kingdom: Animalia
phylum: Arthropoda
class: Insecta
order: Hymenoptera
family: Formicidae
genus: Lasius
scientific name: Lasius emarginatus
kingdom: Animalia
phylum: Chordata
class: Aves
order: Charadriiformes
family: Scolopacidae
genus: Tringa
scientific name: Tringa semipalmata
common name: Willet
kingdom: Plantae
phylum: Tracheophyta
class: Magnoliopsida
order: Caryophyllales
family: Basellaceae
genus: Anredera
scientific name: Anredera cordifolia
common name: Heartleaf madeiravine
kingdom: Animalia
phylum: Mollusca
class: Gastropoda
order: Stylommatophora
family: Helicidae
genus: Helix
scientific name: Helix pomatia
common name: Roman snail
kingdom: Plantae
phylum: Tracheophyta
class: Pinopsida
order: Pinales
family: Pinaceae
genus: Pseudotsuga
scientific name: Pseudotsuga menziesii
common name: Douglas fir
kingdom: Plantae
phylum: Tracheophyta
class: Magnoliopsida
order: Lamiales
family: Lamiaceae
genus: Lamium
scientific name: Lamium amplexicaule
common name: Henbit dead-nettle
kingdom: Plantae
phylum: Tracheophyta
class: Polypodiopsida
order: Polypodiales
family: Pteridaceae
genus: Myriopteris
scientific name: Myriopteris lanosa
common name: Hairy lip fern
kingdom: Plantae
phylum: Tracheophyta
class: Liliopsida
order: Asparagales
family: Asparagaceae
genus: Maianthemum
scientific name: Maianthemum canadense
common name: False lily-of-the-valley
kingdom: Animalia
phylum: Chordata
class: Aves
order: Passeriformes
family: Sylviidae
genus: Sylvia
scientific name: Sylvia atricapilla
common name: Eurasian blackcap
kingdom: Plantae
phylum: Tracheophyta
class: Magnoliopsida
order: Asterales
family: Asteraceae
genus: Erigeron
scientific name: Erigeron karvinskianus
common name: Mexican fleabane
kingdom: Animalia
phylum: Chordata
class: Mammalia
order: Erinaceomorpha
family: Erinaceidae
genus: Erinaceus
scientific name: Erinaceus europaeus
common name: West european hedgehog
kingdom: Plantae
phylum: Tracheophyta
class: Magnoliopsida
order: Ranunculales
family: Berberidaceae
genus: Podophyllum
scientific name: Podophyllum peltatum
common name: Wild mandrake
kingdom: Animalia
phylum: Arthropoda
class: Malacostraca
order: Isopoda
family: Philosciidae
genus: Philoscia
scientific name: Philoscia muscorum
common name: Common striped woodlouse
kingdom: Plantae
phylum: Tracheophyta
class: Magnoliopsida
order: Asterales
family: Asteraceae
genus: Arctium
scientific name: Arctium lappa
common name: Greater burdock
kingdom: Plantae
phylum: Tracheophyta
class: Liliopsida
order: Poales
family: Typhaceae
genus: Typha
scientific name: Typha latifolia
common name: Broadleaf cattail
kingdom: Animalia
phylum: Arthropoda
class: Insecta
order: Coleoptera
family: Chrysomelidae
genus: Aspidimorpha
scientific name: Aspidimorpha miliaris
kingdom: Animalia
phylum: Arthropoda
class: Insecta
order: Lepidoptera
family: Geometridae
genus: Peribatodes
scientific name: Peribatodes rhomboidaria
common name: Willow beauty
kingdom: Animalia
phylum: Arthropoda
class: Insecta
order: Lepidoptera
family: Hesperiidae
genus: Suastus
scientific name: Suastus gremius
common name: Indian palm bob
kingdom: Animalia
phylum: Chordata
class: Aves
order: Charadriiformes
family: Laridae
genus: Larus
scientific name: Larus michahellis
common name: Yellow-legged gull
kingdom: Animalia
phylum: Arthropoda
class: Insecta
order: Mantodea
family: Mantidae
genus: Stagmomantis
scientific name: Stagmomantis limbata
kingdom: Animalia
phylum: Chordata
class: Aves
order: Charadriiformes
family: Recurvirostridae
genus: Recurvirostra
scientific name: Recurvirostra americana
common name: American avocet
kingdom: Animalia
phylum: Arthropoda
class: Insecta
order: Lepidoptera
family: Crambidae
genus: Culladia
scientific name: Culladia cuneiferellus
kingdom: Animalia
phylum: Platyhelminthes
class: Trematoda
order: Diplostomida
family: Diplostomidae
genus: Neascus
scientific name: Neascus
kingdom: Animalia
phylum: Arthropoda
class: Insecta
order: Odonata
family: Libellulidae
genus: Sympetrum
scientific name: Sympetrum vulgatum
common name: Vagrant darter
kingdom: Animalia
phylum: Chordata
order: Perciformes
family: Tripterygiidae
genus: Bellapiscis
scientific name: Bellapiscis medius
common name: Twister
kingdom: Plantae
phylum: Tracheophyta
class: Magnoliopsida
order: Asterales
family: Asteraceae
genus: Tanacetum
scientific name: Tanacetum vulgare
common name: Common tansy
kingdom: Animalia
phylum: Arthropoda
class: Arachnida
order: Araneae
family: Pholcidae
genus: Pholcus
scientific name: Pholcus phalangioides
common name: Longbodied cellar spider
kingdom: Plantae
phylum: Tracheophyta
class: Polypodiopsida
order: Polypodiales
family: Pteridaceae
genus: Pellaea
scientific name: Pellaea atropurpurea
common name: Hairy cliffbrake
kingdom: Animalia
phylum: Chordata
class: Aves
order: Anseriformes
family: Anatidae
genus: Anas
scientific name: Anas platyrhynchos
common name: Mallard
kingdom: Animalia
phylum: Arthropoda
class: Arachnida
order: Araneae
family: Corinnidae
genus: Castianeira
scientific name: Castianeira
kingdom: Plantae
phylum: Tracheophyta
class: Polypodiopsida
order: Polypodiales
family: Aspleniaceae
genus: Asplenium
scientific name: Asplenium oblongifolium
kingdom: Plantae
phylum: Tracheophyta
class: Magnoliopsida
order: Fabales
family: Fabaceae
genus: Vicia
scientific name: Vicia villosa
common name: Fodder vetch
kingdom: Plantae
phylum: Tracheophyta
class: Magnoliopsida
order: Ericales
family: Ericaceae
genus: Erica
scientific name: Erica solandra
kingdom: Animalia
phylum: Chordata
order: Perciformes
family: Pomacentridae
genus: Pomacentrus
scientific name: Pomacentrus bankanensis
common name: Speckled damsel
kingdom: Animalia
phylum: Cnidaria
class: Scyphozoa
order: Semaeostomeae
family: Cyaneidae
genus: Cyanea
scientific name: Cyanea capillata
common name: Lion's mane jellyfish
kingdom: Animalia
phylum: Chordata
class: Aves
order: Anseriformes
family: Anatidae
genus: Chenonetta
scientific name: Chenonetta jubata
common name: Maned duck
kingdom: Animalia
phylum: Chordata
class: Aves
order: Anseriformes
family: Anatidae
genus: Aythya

=-=-=

AIM OF THE EXERCISE: Reproduce every line in the rows above word for word, changing nothing.

COMPLETED EXERCISE:
kingdom: Animalia
phylum: Arthropoda
class: Insecta
order: Hymenoptera
family: Formicidae
genus: Lasius
scientific name: Lasius emarginatus
kingdom: Animalia
phylum: Chordata
class: Aves
order: Charadriiformes
family: Scolopacidae
genus: Tringa
scientific name: Tringa semipalmata
common name: Willet
kingdom: Plantae
phylum: Tracheophyta
class: Magnoliopsida
order: Caryophyllales
family: Basellaceae
genus: Anredera
scientific name: Anredera cordifolia
common name: Heartleaf madeiravine
kingdom: Animalia
phylum: Mollusca
class: Gastropoda
order: Stylommatophora
family: Helicidae
genus: Helix
scientific name: Helix pomatia
common name: Roman snail
kingdom: Plantae
phylum: Tracheophyta
class: Pinopsida
order: Pinales
family: Pinaceae
genus: Pseudotsuga
scientific name: Pseudotsuga menziesii
common name: Douglas fir
kingdom: Plantae
phylum: Tracheophyta
class: Magnoliopsida
order: Lamiales
family: Lamiaceae
genus: Lamium
scientific name: Lamium amplexicaule
common name: Henbit dead-nettle
kingdom: Plantae
phylum: Tracheophyta
class: Polypodiopsida
order: Polypodiales
family: Pteridaceae
genus: Myriopteris
scientific name: Myriopteris lanosa
common name: Hairy lip fern
kingdom: Plantae
phylum: Tracheophyta
class: Liliopsida
order: Asparagales
family: Asparagaceae
genus: Maianthemum
scientific name: Maianthemum canadense
common name: False lily-of-the-valley
kingdom: Animalia
phylum: Chordata
class: Aves
order: Passeriformes
family: Sylviidae
genus: Sylvia
scientific name: Sylvia atricapilla
common name: Eurasian blackcap
kingdom: Plantae
phylum: Tracheophyta
class: Magnoliopsida
order: Asterales
family: Asteraceae
genus: Erigeron
scientific name: Erigeron karvinskianus
common name: Mexican fleabane
kingdom: Animalia
phylum: Chordata
class: Mammalia
order: Erinaceomorpha
family: Erinaceidae
genus: Erinaceus
scientific name: Erinaceus europaeus
common name: West european hedgehog
kingdom: Plantae
phylum: Tracheophyta
class: Magnoliopsida
order: Ranunculales
family: Berberidaceae
genus: Podophyllum
scientific name: Podophyllum peltatum
common name: Wild mandrake
kingdom: Animalia
phylum: Arthropoda
class: Malacostraca
order: Isopoda
family: Philosciidae
genus: Philoscia
scientific name: Philoscia muscorum
common name: Common striped woodlouse
kingdom: Plantae
phylum: Tracheophyta
class: Magnoliopsida
order: Asterales
family: Asteraceae
genus: Arctium
scientific name: Arctium lappa
common name: Greater burdock
kingdom: Plantae
phylum: Tracheophyta
class: Liliopsida
order: Poales
family: Typhaceae
genus: Typha
scientific name: Typha latifolia
common name: Broadleaf cattail
kingdom: Animalia
phylum: Arthropoda
class: Insecta
order: Coleoptera
family: Chrysomelidae
genus: Aspidimorpha
scientific name: Aspidimorpha miliaris
kingdom: Animalia
phylum: Arthropoda
class: Insecta
order: Lepidoptera
family: Geometridae
genus: Peribatodes
scientific name: Peribatodes rhomboidaria
common name: Willow beauty
kingdom: Animalia
phylum: Arthropoda
class: Insecta
order: Lepidoptera
family: Hesperiidae
genus: Suastus
scientific name: Suastus gremius
common name: Indian palm bob
kingdom: Animalia
phylum: Chordata
class: Aves
order: Charadriiformes
family: Laridae
genus: Larus
scientific name: Larus michahellis
common name: Yellow-legged gull
kingdom: Animalia
phylum: Arthropoda
class: Insecta
order: Mantodea
family: Mantidae
genus: Stagmomantis
scientific name: Stagmomantis limbata
kingdom: Animalia
phylum: Chordata
class: Aves
order: Charadriiformes
family: Recurvirostridae
genus: Recurvirostra
scientific name: Recurvirostra americana
common name: American avocet
kingdom: Animalia
phylum: Arthropoda
class: Insecta
order: Lepidoptera
family: Crambidae
genus: Culladia
scientific name: Culladia cuneiferellus
kingdom: Animalia
phylum: Platyhelminthes
class: Trematoda
order: Diplostomida
family: Diplostomidae
genus: Neascus
scientific name: Neascus
kingdom: Animalia
phylum: Arthropoda
class: Insecta
order: Odonata
family: Libellulidae
genus: Sympetrum
scientific name: Sympetrum vulgatum
common name: Vagrant darter
kingdom: Animalia
phylum: Chordata
order: Perciformes
family: Tripterygiidae
genus: Bellapiscis
scientific name: Bellapiscis medius
common name: Twister
kingdom: Plantae
phylum: Tracheophyta
class: Magnoliopsida
order: Asterales
family: Asteraceae
genus: Tanacetum
scientific name: Tanacetum vulgare
common name: Common tansy
kingdom: Animalia
phylum: Arthropoda
class: Arachnida
order: Araneae
family: Pholcidae
genus: Pholcus
scientific name: Pholcus phalangioides
common name: Longbodied cellar spider
kingdom: Plantae
phylum: Tracheophyta
class: Polypodiopsida
order: Polypodiales
family: Pteridaceae
genus: Pellaea
scientific name: Pellaea atropurpurea
common name: Hairy cliffbrake
kingdom: Animalia
phylum: Chordata
class: Aves
order: Anseriformes
family: Anatidae
genus: Anas
scientific name: Anas platyrhynchos
common name: Mallard
kingdom: Animalia
phylum: Arthropoda
class: Arachnida
order: Araneae
family: Corinnidae
genus: Castianeira
scientific name: Castianeira
kingdom: Plantae
phylum: Tracheophyta
class: Polypodiopsida
order: Polypodiales
family: Aspleniaceae
genus: Asplenium
scientific name: Asplenium oblongifolium
kingdom: Plantae
phylum: Tracheophyta
class: Magnoliopsida
order: Fabales
family: Fabaceae
genus: Vicia
scientific name: Vicia villosa
common name: Fodder vetch
kingdom: Plantae
phylum: Tracheophyta
class: Magnoliopsida
order: Ericales
family: Ericaceae
genus: Erica
scientific name: Erica solandra
kingdom: Animalia
phylum: Chordata
order: Perciformes
family: Pomacentridae
genus: Pomacentrus
scientific name: Pomacentrus bankanensis
common name: Speckled damsel
kingdom: Animalia
phylum: Cnidaria
class: Scyphozoa
order: Semaeostomeae
family: Cyaneidae
genus: Cyanea
scientific name: Cyanea capillata
common name: Lion's mane jellyfish
kingdom: Animalia
phylum: Chordata
class: Aves
order: Anseriformes
family: Anatidae
genus: Chenonetta
scientific name: Chenonetta jubata
common name: Maned duck
kingdom: Animalia
phylum: Chordata
class: Aves
order: Anseriformes
family: Anatidae
genus: Aythya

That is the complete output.